Well before WW2, the RAF realised that the increasing speeds and toughness of aircraft would call for something more powerful than the .303 MG. Extensive tests in the 1920s of Browning and Vickers .50 calibre HMGs and of the Oerlikon Type S 20mm cannon had provided important information about effectiveness. At that time, a battery of .303s was chosen as the best option (contemporary aircraft being lightly built and unarmoured), but by the mid-1930s it was recognised that a bigger gun was needed. The .50 HMGs were rejected as "neither fish nor fowl" as they were much heavier and slower firing than the .303s, but did not have the benefit of an effective HE shell, and the RAF decided to look for a 20mm cannon. In 1936 RAF staff witnessed a demonstration of the prototype of the French Hispano-Suiza HS.404 in Paris, and thereafter entirely focused their attention on this weapon.

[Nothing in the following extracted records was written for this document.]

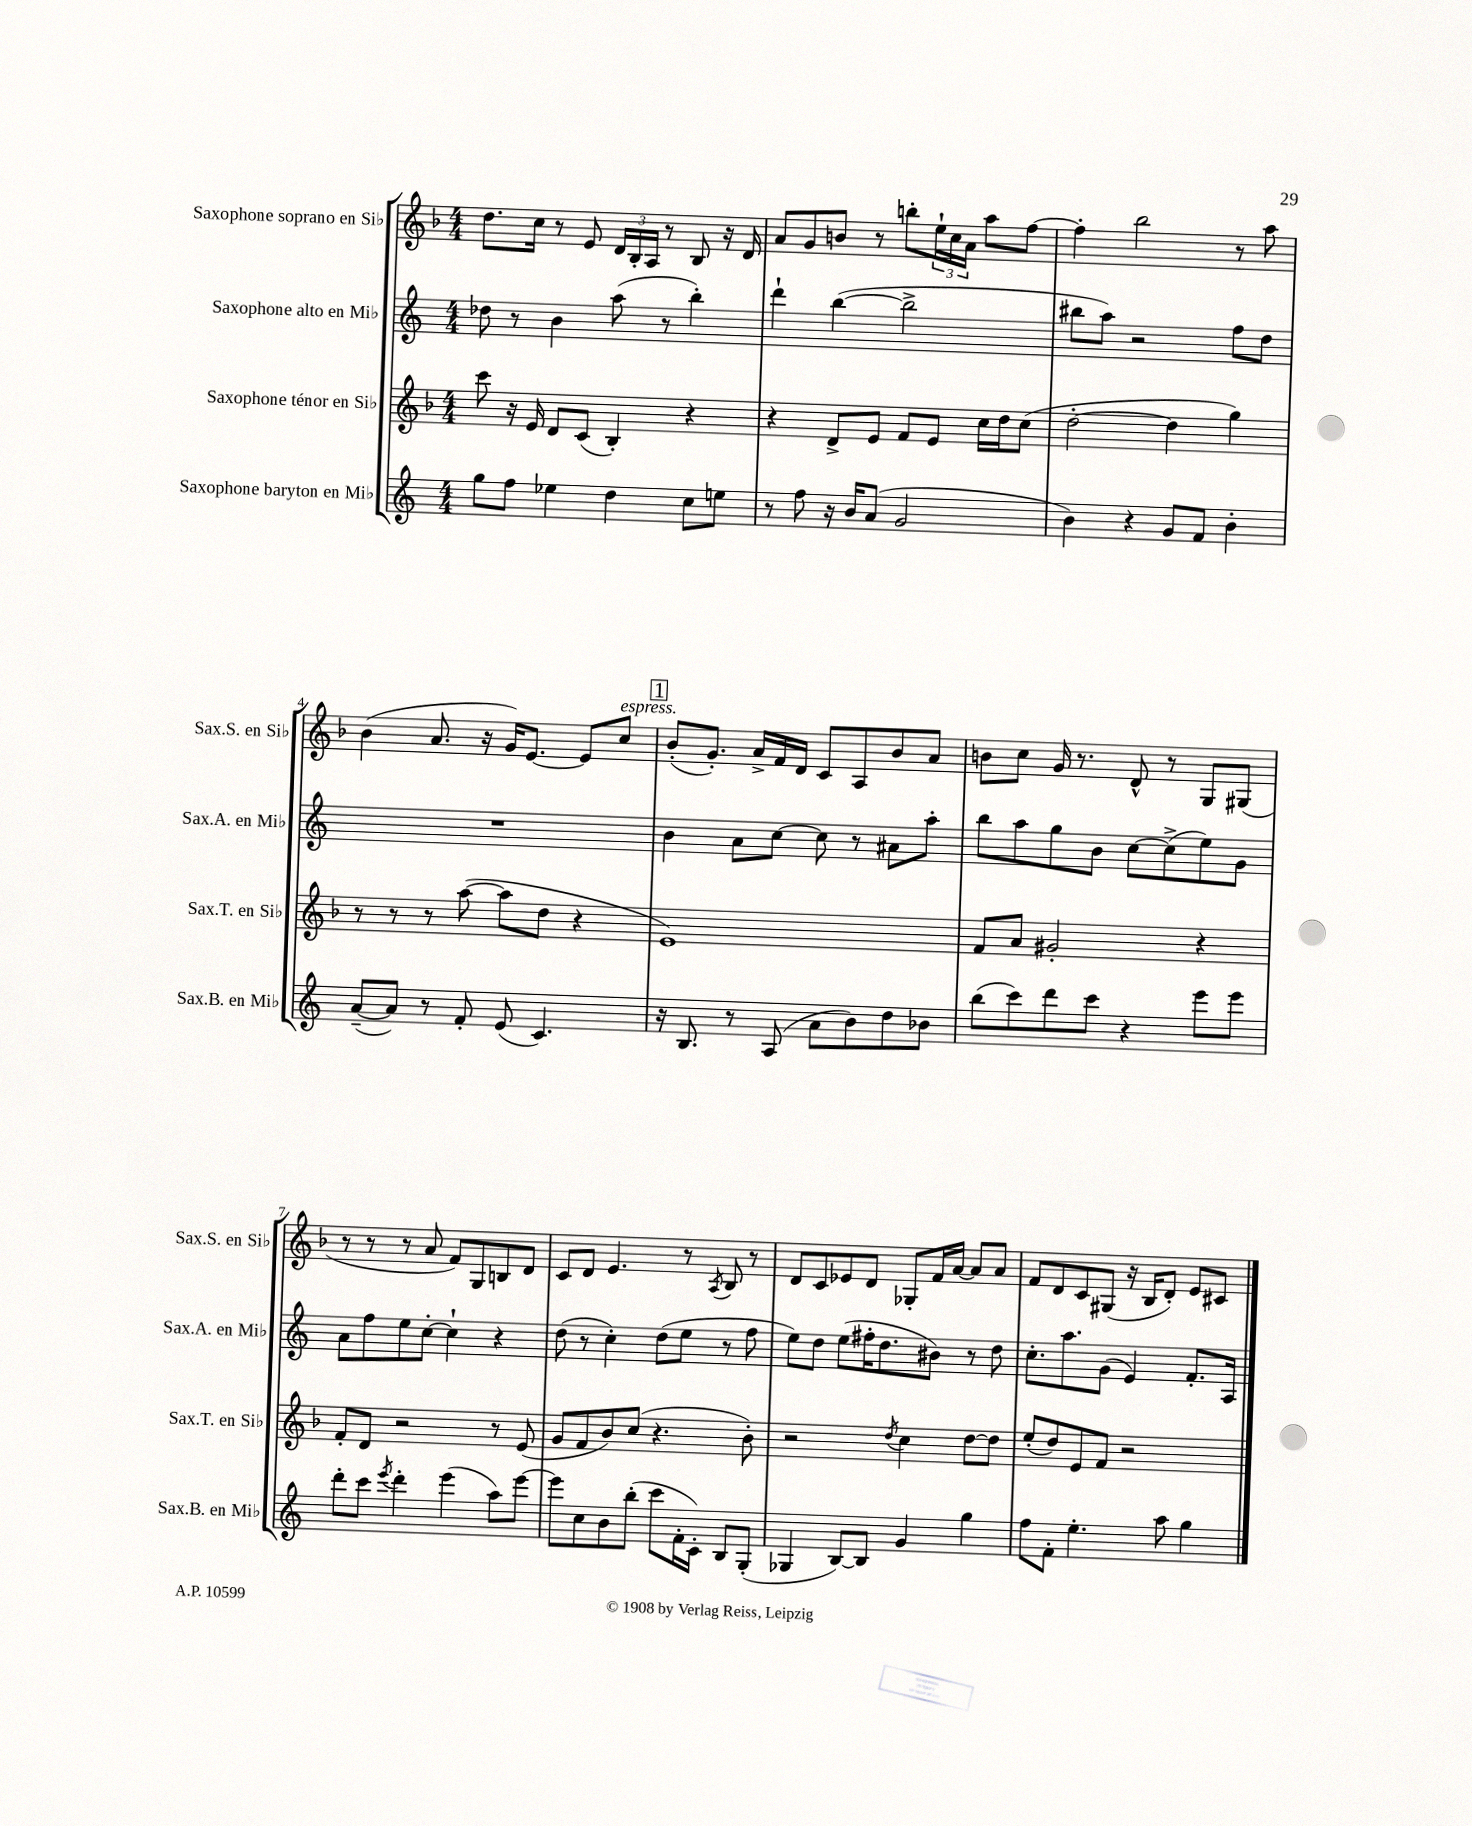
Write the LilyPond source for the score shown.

<<
\new StaffGroup <<
\new Staff = "s0" \with { instrumentName = "Saxophone soprano en Sib" shortInstrumentName = "Sax.S. en Sib" } {
    \clef treble \key f \major \numericTimeSignature \time 4/4
    d''8. c''16 r8 e'8 \tuplet 3/2 { d'16 bes16-. a16 } r8 bes8 r16 d'16 |
    a'8 g'8 b'8 r8 b''8-. \tuplet 3/2 { e''16-! c''16 a'16 } a''8 f''8~ |
    f''4-. bes''2 r8 a''8 |
    bes'4( a'8. r16 g'16) e'8.~ e'8 c''8^\markup { \italic "espress." } |
    \mark \markup { \box "1" } bes'8-.( g'8.-.) a'16-> f'16 d'16 c'8 a8 bes'8 a'8 |
    b'8 c''8 g'16 r8. d'8-^ r8 g8 gis8( |
    r8 r8 r8 a'8 f'8) g8 b8 d'8 |
    c'8 d'8 e'4. r8 \acciaccatura { a8 } bes8 r8 |
    d'8 c'8 ees'8 d'8 ges8-. f'16 a'16~ a'8 a'8 |
    f'8 d'8 c'8 gis8( r16 bes16 d'8-.) e'8 cis'8 \bar "|." |
}
\new Staff = "s1" \with { instrumentName = "Saxophone alto en Mib" shortInstrumentName = "Sax.A. en Mib" } {
    \clef treble \key c \major \numericTimeSignature \time 4/4
    des''8 r8 b'4 a''8( r8 b''4-.) |
    d'''4-! b''4~( b''2-> |
    bis''8 a''8) r2 f''8 d''8 |
    R1 |
    \mark \markup { \box "1" } b'4 a'8 c''8~ c''8 r8 ais'8 a''8-. |
    b''8 a''8 g''8 b'8 c''8~ c''8->( e''8) g'8 |
    a'8 f''8 e''8 c''8~-. c''4-! r4 |
    d''8( r8 c''4-.) d''8( e''8 r8 f''8 |
    e''8) d''8 e''8( fis''16-. d''8. bis'8) r8 d''8 |
    c''8.-. a''8. g'8( e'4) f'8.-. a16 \bar "|." |
}
\new Staff = "s2" \with { instrumentName = "Saxophone ténor en Sib" shortInstrumentName = "Sax.T. en Sib" } {
    \clef treble \key f \major \numericTimeSignature \time 4/4
    c'''8 r16 e'16 d'8 c'8( bes4-.) r4 |
    r4 d'8-> e'8 f'8 e'8 c''16 d''16 c''8( |
    d''2~-. d''4 g''4) |
    r8 r8 r8 a''8~( a''8 d''8 r4 |
    \mark \markup { \box "1" } e'1) |
    f'8 a'8 gis'2-. r4 |
    f'8-. d'8 r2 r8 e'8( |
    g'8 f'8 bes'8) c''8( r4. bes'8-.) |
    r2 \acciaccatura { d''8 } c''4 d''8~ d''8 |
    e''8-.( d''8) e'8 f'8 r2 \bar "|." |
}
\new Staff = "s3" \with { instrumentName = "Saxophone baryton en Mib" shortInstrumentName = "Sax.B. en Mib" } {
    \clef treble \key c \major \numericTimeSignature \time 4/4
    g''8 f''8 ees''4 d''4 c''8 e''8 |
    r8 f''8 r16 b'16 a'8( g'2 |
    b'4) r4 g'8 f'8 b'4-. |
    a'8~--( a'8) r8 f'8-. e'8( c'4.) |
    \mark \markup { \box "1" } r16 b8. r8 a8( a'8 b'8) d''8 bes'8 |
    b''8( c'''8) d'''8 c'''8 r4 e'''8 e'''8 |
    d'''8-. c'''8 \acciaccatura { e'''8 } d'''4-. e'''4( a''8) e'''8~ |
    e'''8 c''8 b'8 b''8-.( c'''8 f'16-. c'16-.) b8 g8-.( |
    ges4 b8~) b8 g'4 g''4 |
    f''8 f'8-. e''4.-. a''8 g''4 \bar "|." |
}
>>
>>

Much effort was made to get the Hispano cannon into service. An ACAS report in November 1938 stated that "recent firing trials against armoured and unarmoured aeroplanes have convinced me that a more powerful weapon than the .303 must be introduced into service as soon as possible; this factor is so important that the policy for development and production must be laid down at once....The 20mm calibre is the minimum which can be accepted....The Hispano gun should be regarded as the immediate step forward...every effort should be made to ensure rapid production." Interest was also expressed in developing a gun of at least 37mm calibre in the longer term, capable of bringing down an aircraft with one hit.

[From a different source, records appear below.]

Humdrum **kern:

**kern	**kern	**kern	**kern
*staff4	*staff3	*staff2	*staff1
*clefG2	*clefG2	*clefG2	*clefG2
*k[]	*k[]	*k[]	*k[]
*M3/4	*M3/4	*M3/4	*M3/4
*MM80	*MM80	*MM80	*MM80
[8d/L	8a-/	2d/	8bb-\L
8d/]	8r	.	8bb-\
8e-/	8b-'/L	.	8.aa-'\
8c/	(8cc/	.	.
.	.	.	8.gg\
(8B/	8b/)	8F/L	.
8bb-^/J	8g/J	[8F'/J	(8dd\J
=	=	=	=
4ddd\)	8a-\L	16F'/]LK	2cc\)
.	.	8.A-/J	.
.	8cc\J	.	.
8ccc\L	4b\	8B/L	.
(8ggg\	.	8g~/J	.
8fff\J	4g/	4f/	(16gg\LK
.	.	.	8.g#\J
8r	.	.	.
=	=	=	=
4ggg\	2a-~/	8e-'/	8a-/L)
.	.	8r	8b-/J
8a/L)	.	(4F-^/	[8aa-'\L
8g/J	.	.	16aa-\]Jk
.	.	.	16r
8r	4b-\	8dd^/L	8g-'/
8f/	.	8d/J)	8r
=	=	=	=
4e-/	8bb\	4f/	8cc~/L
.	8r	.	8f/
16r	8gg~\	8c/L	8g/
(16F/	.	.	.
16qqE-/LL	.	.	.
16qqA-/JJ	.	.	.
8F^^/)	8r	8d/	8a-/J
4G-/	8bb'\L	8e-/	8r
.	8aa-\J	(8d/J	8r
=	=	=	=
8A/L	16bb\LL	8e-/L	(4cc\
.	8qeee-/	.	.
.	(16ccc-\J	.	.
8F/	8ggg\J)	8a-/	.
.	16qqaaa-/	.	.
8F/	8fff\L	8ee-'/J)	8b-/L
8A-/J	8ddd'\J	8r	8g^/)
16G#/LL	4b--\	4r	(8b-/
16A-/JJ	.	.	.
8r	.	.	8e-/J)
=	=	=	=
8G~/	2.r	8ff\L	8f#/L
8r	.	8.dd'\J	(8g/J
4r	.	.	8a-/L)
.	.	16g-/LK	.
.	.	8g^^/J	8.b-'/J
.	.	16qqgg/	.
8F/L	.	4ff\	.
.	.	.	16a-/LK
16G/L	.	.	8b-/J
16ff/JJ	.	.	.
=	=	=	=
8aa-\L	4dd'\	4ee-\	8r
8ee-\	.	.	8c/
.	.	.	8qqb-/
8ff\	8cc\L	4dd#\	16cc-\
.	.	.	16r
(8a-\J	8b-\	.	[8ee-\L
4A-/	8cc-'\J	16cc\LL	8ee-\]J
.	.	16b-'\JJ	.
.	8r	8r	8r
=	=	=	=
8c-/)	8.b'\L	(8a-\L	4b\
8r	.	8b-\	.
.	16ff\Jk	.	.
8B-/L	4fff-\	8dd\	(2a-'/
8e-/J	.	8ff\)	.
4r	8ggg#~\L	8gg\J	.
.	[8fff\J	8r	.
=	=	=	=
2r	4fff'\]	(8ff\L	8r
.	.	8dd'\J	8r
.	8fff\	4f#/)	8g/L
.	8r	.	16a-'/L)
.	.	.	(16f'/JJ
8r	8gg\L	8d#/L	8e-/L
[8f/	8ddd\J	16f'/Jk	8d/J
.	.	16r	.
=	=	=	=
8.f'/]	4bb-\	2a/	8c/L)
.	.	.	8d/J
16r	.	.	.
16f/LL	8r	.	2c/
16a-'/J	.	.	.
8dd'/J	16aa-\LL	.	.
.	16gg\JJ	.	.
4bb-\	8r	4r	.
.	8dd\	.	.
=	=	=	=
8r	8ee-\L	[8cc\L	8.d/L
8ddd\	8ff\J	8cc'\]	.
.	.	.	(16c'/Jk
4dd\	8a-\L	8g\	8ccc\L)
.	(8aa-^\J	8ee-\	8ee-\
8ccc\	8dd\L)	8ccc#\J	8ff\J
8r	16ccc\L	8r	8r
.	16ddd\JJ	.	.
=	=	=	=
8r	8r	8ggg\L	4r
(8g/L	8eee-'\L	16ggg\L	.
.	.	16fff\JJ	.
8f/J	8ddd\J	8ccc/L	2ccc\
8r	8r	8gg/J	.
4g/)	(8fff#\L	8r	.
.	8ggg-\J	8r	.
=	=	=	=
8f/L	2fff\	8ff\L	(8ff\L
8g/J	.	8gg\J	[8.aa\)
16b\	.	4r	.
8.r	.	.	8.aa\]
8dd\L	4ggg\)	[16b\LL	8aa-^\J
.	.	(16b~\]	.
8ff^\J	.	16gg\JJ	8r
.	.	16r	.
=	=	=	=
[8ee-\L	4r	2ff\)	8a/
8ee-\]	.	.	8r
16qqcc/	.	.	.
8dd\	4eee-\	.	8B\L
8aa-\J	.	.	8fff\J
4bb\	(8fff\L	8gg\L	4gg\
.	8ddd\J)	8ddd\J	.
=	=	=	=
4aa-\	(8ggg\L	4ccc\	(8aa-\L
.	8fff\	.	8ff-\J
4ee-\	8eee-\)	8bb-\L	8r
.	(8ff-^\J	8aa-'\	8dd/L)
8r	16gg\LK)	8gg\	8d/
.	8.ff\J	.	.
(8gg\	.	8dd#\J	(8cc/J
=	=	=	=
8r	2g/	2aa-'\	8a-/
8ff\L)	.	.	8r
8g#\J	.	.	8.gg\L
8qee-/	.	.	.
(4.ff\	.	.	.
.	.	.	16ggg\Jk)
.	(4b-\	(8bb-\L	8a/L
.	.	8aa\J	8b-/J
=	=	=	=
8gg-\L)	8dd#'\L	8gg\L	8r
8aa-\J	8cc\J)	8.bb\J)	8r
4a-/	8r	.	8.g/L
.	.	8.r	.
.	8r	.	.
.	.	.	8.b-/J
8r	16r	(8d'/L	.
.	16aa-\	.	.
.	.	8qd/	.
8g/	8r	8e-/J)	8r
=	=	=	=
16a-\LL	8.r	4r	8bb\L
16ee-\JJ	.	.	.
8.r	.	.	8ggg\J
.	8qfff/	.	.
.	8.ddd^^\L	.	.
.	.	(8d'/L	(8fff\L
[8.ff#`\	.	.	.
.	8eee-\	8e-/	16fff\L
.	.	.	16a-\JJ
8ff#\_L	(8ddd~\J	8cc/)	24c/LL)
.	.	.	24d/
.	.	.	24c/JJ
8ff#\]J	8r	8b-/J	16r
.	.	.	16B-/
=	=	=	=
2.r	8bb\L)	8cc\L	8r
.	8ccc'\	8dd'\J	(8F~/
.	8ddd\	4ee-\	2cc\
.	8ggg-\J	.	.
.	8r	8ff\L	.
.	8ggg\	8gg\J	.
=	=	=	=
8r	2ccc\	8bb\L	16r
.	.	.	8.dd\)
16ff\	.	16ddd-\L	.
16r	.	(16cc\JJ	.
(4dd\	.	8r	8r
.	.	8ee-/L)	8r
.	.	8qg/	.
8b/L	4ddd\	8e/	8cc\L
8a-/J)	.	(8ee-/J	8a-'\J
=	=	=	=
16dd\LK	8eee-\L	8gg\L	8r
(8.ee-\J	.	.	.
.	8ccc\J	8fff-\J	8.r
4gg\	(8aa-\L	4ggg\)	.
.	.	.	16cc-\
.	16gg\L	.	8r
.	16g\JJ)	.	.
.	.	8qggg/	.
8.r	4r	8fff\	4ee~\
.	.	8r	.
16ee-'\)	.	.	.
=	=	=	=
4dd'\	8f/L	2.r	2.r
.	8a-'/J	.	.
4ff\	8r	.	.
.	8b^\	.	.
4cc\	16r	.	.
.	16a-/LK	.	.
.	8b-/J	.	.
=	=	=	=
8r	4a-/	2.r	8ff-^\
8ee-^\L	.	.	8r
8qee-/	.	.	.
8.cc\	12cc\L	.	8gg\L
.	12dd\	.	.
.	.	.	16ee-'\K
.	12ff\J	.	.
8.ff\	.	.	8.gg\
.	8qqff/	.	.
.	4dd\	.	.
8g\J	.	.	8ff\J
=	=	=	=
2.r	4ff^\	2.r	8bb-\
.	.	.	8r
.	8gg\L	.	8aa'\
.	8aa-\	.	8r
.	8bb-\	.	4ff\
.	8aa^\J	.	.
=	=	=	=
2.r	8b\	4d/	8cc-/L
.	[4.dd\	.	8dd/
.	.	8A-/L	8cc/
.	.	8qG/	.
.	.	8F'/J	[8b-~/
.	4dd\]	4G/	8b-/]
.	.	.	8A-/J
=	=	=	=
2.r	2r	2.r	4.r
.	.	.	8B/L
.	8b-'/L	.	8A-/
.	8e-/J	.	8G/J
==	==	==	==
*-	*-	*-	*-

Despite the high priority given to the Hispano, the problems associated with acquiring manufacturing rights, redesigning the gun to imperial rather than metric measurements, setting up a factory and debugging the weapons, delayed the Hispano's general introduction into service until after the Battle was over.
However, one squadron (No.19) of Spitfire Mk 1B fighters, each armed with two Hispanos, was thrown into battle in June 1940. The results were disastrous; the gun did not respond well either to being mounted on its side (done to bury the top-mounted drum magazine within the thin wing) or to being installed in a flexible wing instead of to the rigid engine block it was designed for. Reliability was so poor that the squadron asked for its .303-armed Spitfires back. Later on, the Hispano would be fully debugged and became arguably the best fighter gun of the war, but it was too late when it was needed most!